You think that’s bad? The best free bus journey in Britain is Lancaster to Keswick via Windermere Ambleside and Grasmere on the 555 in the Lake District, according to another freeloading sponger, retired engineer Steve Gibbs, 74. He completed a 2,000-mile round trip from Land’s End to John O’Groats, entirely on local bus services, armed with his bus pass and a total absence of shame, starting with the 1A bus from Land’s End to Penzance and returning 13 days later.

But why is it the responsibility of private companies – especially small, family-run concerns such as the bus firm for which I work – to subsidise public health? Why should bus companies bail out other struggling businesses? Why don’t the B&Bs that the former Councillor enjoys give him and his ilk a free warm, hearty meal? Why aren’t the food and drink retailers of the local economy obliged to provide unlimited free fruit and vegetables then be reimbursed just half the cost? Or why not provide free energy so pensioners can keep warm, then expect the energy providers to stand half the cost? Oldies would be shovelling strawberries between their dentures with their thermostat set to “tropical” at the drop of a loose fart. Such schemes would be abused – just as the free bus pass is now. And when something is abused in this way provision becomes unsustainable, either through the inability to supply or due to it simply being uneconomic.

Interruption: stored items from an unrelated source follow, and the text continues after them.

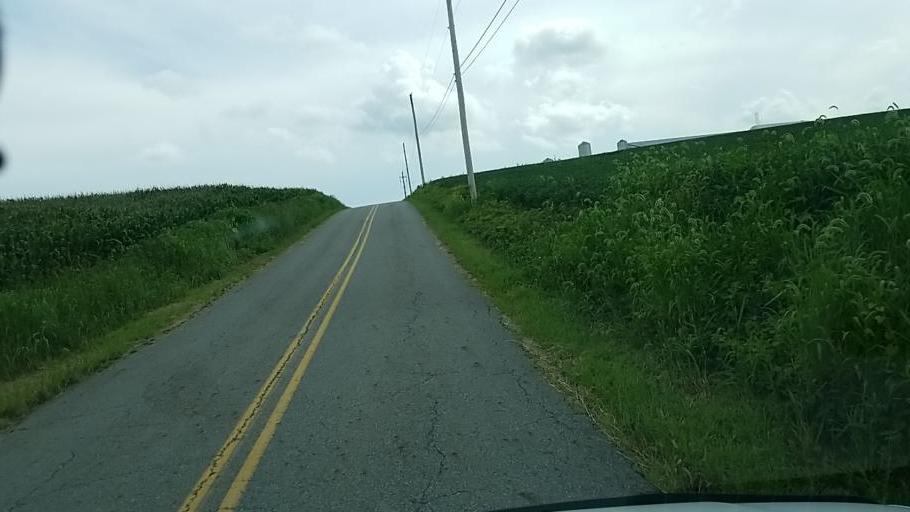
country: US
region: Pennsylvania
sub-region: Dauphin County
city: Elizabethville
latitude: 40.6535
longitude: -76.8351
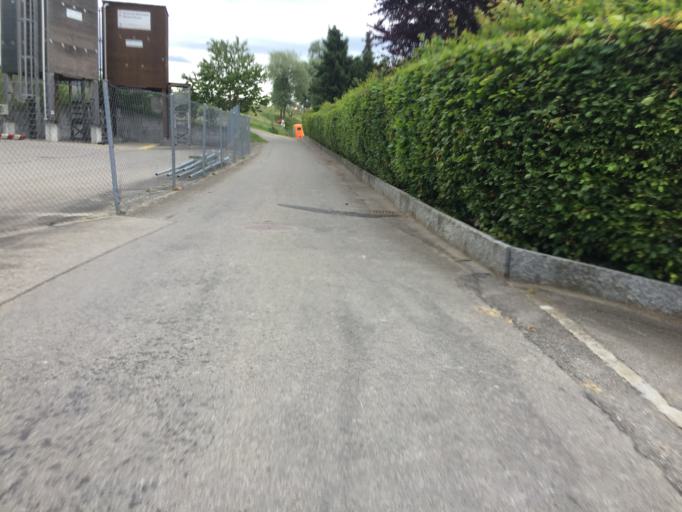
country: CH
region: Bern
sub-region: Bern-Mittelland District
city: Munsingen
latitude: 46.8686
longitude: 7.5669
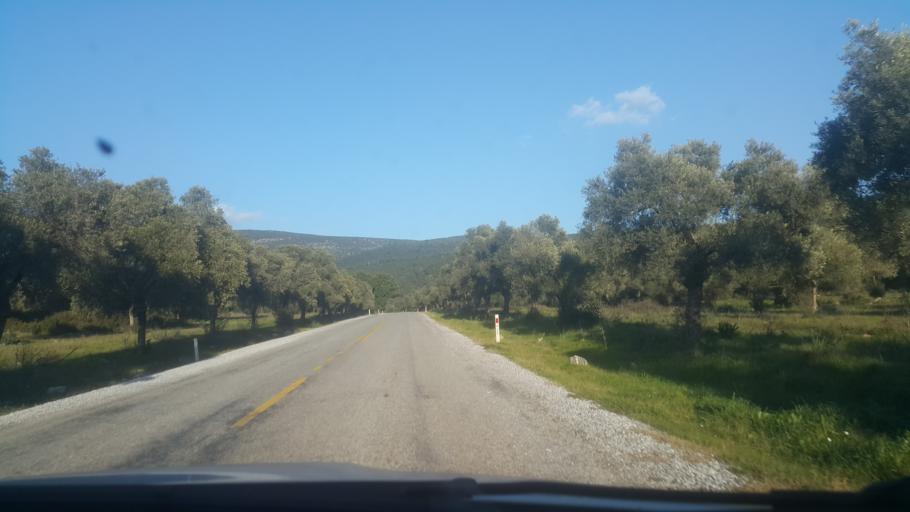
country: TR
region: Mugla
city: Kiulukioi
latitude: 37.3014
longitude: 27.6062
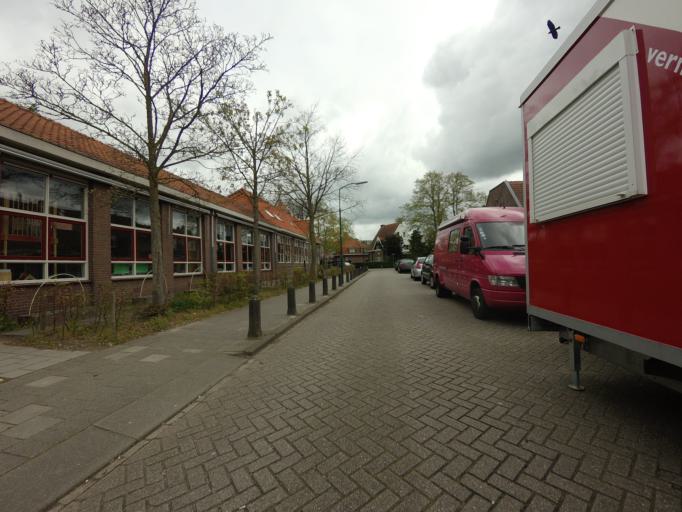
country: NL
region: North Holland
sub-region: Gemeente Amsterdam
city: Amsterdam-Zuidoost
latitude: 52.2693
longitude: 4.9709
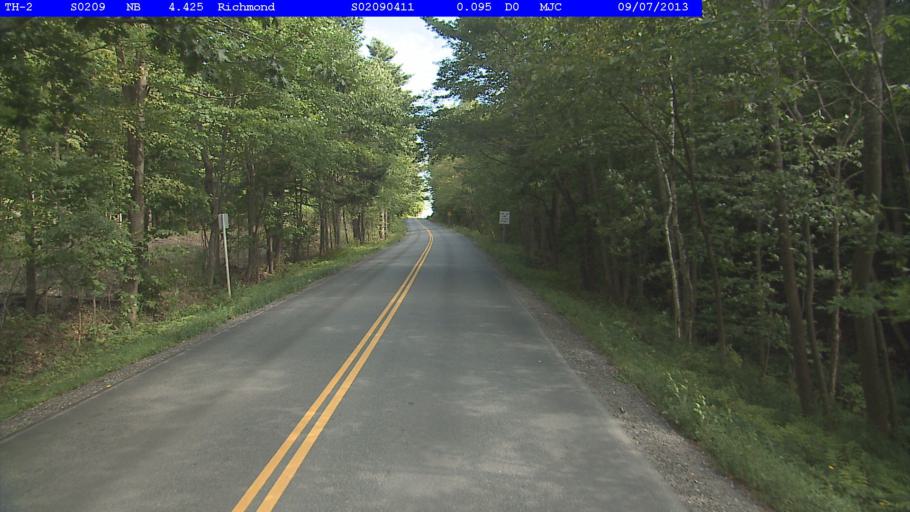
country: US
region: Vermont
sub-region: Chittenden County
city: Hinesburg
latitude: 44.3728
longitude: -73.0642
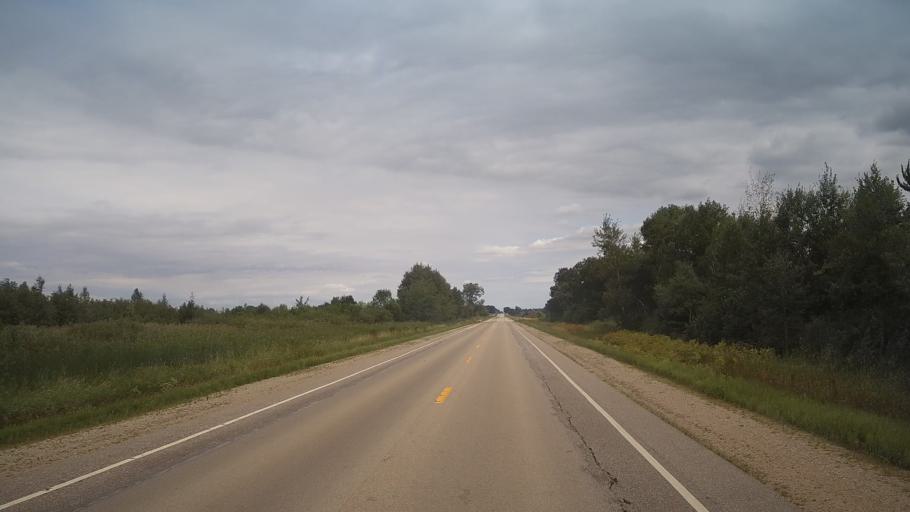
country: US
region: Wisconsin
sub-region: Green Lake County
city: Berlin
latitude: 44.0487
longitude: -88.9653
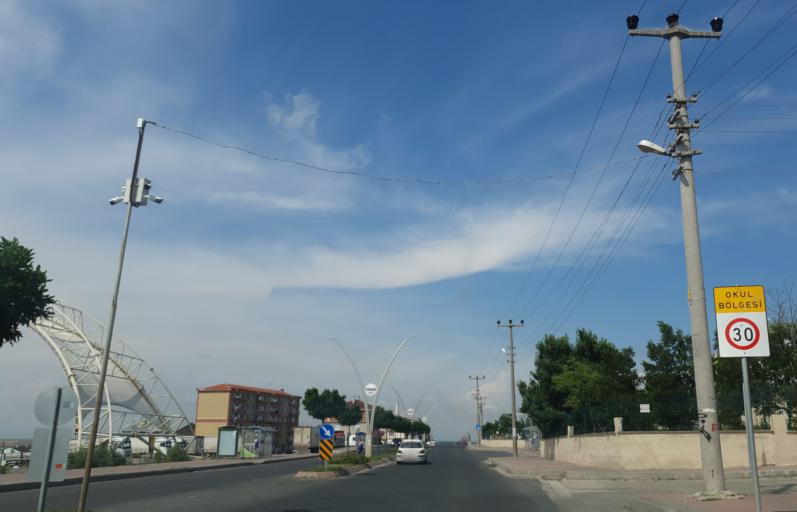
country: TR
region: Tekirdag
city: Marmaracik
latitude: 41.2392
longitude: 27.7115
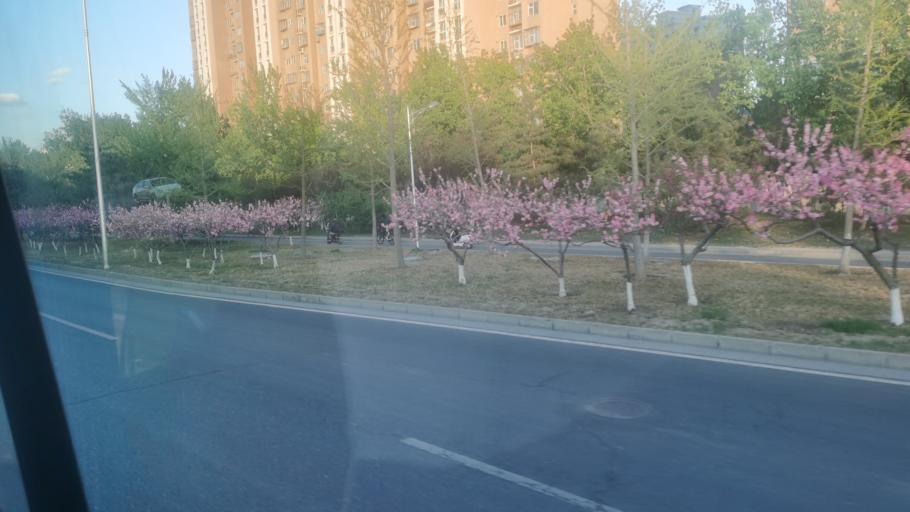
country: CN
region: Beijing
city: Xibeiwang
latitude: 40.0777
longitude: 116.2551
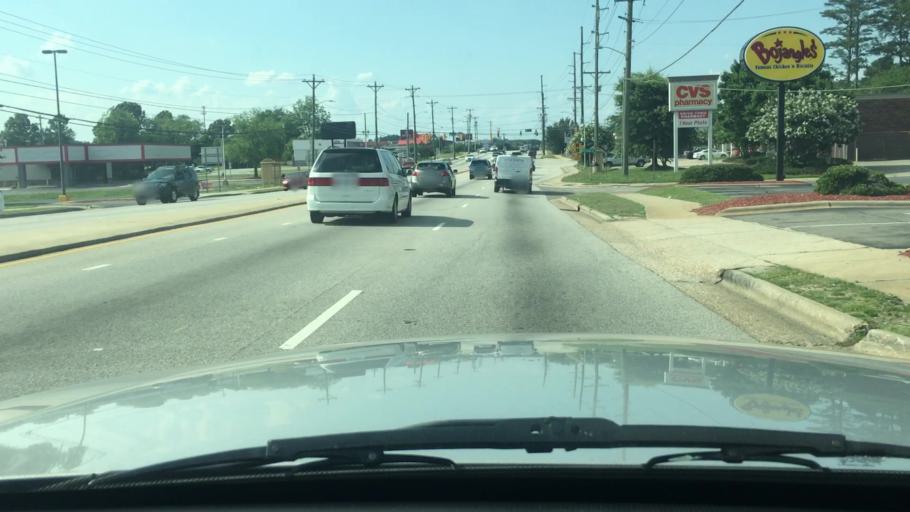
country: US
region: North Carolina
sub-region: Cumberland County
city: Fayetteville
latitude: 35.1063
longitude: -78.8785
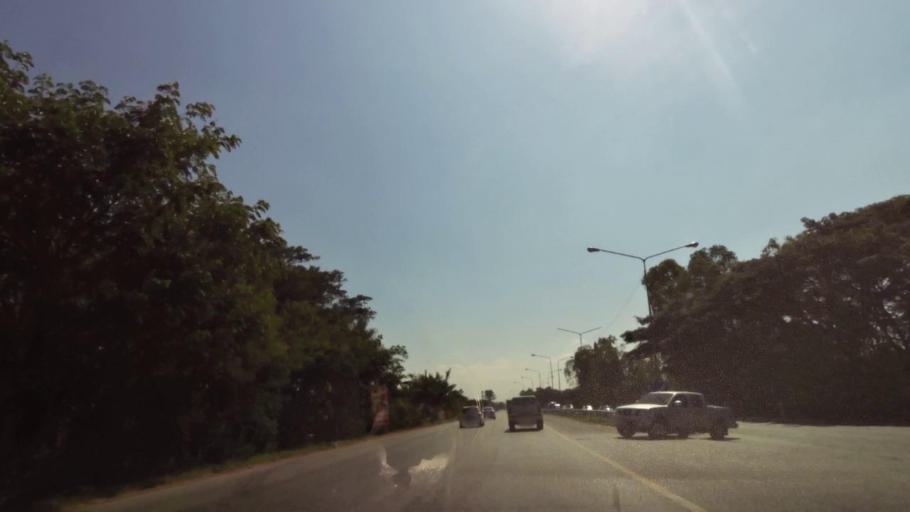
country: TH
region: Nakhon Sawan
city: Nakhon Sawan
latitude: 15.7815
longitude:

Martin Griffiths, Chief Executive of Stagecoach, agrees: “I won’t provide a service and not get properly paid for it. You would not go to Tesco and say to them – great idea, we’re going to let OAPs have free food. They cannot stand up there and be dishonest with people and say we’re going to have a scheme but not fund it properly. That punishes people who do pay, whether it’s full-fare paying adults or the children or young adults who I want to be the passengers of the future. Are there some passengers who board our buses who could probably afford to pay? Of course they could. I want to know bus services are going to be protected. They have to decide what is the prioritisation.”

It is often argued that bus companies wouldn’t exist if it wasn’t for the free bus pass. Er, wrong. Do the maths – two-thirds of journeys would have been made anyway generating twice the revenue per passenger, net gain of a third. And that other one – “Well, the bus is running anyway so why shouldn’t pensioners be able catch it for free?” Ok, and then on that same logic since there’s electricity and gas already running into your house why not simply bypass that inconvenient meter thing that someone had the temerity to install – you know, that monitors what you use so it can be paid for – and enjoy unlimited free energy? What’s the difference between a meter and a bus ticket machine?

In the 1970s a scheme was introduced where pensioners would be given a number of tokens which were exchanged for free bus journeys. This meant that bus rides were chosen prudently and according to necessity, not because they were abundant.

And that is why bus services are being cut. In 2010 new Chancellor George Osborne asked the public for ideas. I submitted one which proposed that pensioners be allocated one free return journey per day by the most direct route to their nearest suitably equipped town (which, say, has a hospital, GP, dentist, library and a big-five supermarket), and any unnecessary journeys would be charged at the normal fare. Economically sustainable while providing socially necessary free bus travel. Not even a reply.

So, dear pensioner, when you start moaning that your buses are disappearing, just think back: would you have made all of those bus journeys around the countryside if you’d had to pay for them? Because a third of you wouldn’t have, and soon you won’t even be able to nip to the shop on a Sunday or go to the bingo of an evening. And if you live in a rural village you’re set to be isolated, cut off from the real world whose hard earned taxes you frittered away while munching your sandwiches and gazing out of the bus window. And you’ve only got yourselves to blame.